The Dalian Wanda Group, the Chinese real estate, cinema and retail conglomerate controlled by the billionaire Wang Jianlin, announced on Friday that it would enter the e-commerce industry in an $800 million partnership with Baidu and Tencent, two of China’s biggest Internet companies.
The move by Dalian Wanda, which is known simply as Wanda and is one of China’s biggest developers of shopping malls, appears to be aimed at the Alibaba Group, China’s dominant e-commerce company, which is expected to make its initial public offering in New York in a matter of weeks in a deal that could be one of the biggest I.P.O.s on record.
Wanda, which in 2012 paid $2.6 billion for AMC Entertainment, a cinema operator in the United States, said it would control 70 percent of a planned Hong Kong company called Wanda E-Commerce, in which Baidu and Tencent would each hold a stake of 15 percent. The three partners plan to invest 5 billion renminbi, or about $811 million, in the first phase of their cooperation on so-called online-to-offline business ventures.

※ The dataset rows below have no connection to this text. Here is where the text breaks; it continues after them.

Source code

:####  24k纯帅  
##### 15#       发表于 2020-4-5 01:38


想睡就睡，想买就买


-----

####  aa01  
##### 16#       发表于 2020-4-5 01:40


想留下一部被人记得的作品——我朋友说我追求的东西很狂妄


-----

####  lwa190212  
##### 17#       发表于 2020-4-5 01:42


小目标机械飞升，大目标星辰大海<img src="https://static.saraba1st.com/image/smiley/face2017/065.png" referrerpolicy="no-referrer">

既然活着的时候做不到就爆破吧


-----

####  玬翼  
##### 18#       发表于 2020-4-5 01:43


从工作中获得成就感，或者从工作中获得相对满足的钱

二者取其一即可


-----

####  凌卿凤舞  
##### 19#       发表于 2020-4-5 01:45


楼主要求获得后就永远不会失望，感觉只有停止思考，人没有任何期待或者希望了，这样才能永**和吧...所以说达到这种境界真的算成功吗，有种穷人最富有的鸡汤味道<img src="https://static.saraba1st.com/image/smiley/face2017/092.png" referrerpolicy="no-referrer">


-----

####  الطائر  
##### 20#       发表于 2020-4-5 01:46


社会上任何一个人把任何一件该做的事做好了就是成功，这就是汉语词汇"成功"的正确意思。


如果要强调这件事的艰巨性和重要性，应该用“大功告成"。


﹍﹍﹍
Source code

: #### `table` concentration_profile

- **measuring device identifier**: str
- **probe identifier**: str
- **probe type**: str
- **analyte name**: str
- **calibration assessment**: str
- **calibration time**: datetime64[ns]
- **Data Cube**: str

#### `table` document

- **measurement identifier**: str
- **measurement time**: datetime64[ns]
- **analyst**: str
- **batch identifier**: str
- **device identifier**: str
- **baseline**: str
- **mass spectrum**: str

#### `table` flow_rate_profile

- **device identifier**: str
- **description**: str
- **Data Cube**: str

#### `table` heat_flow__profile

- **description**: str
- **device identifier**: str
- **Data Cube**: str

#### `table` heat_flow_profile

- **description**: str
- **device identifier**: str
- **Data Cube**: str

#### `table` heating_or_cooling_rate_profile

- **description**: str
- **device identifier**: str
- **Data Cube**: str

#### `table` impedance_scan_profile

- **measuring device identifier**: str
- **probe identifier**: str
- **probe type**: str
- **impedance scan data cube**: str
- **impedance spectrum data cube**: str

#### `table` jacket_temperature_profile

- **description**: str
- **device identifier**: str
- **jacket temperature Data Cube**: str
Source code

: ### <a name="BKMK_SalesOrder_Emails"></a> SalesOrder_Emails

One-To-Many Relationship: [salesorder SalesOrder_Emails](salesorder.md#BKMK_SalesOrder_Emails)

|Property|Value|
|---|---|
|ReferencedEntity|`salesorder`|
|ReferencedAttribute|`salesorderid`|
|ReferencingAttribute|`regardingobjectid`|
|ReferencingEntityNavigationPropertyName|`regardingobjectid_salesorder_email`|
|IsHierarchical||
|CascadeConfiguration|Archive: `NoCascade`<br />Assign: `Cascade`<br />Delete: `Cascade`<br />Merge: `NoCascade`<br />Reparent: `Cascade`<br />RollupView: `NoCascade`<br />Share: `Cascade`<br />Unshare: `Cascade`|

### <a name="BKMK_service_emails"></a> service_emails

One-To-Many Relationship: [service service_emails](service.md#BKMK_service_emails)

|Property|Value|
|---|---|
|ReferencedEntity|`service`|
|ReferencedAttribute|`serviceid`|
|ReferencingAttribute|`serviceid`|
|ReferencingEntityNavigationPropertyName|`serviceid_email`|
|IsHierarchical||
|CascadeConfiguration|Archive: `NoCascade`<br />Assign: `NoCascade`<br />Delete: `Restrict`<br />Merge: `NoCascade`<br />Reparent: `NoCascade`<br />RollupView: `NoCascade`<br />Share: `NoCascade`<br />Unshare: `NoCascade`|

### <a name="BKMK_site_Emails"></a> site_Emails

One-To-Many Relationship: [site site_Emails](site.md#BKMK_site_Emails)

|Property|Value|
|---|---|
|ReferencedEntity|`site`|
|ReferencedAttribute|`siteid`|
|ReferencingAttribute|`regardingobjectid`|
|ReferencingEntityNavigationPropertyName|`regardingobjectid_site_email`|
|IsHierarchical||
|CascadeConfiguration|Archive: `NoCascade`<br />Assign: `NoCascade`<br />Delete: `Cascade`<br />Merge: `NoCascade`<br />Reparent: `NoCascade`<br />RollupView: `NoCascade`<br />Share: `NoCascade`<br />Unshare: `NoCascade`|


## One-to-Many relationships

Mr. Wang said online-to-offline is the biggest opportunity in e-commerce, according to a transcript of his speech at a briefing in Shenzhen posted on Sina.com. “There’s no true online-to-offline platform in China, and in this situation, everyone’s chances are equal.”
The three companies plan to leverage shoppers at Wanda’s nationwide chain of 107 malls and department stores by cross-marketing promotions and memberships to the hundreds of millions of people who use online search, social networking and payment processing services provided by Baidu and Tencent.
In tying up with Wanda, Tencent brings to the table its Tenpay online payment business, as well as access to the 438 million monthly active users of WeChat, its popular mobile messaging service. Baidu, often described as China’s answer to Google, adds its dominance of Internet searches in China.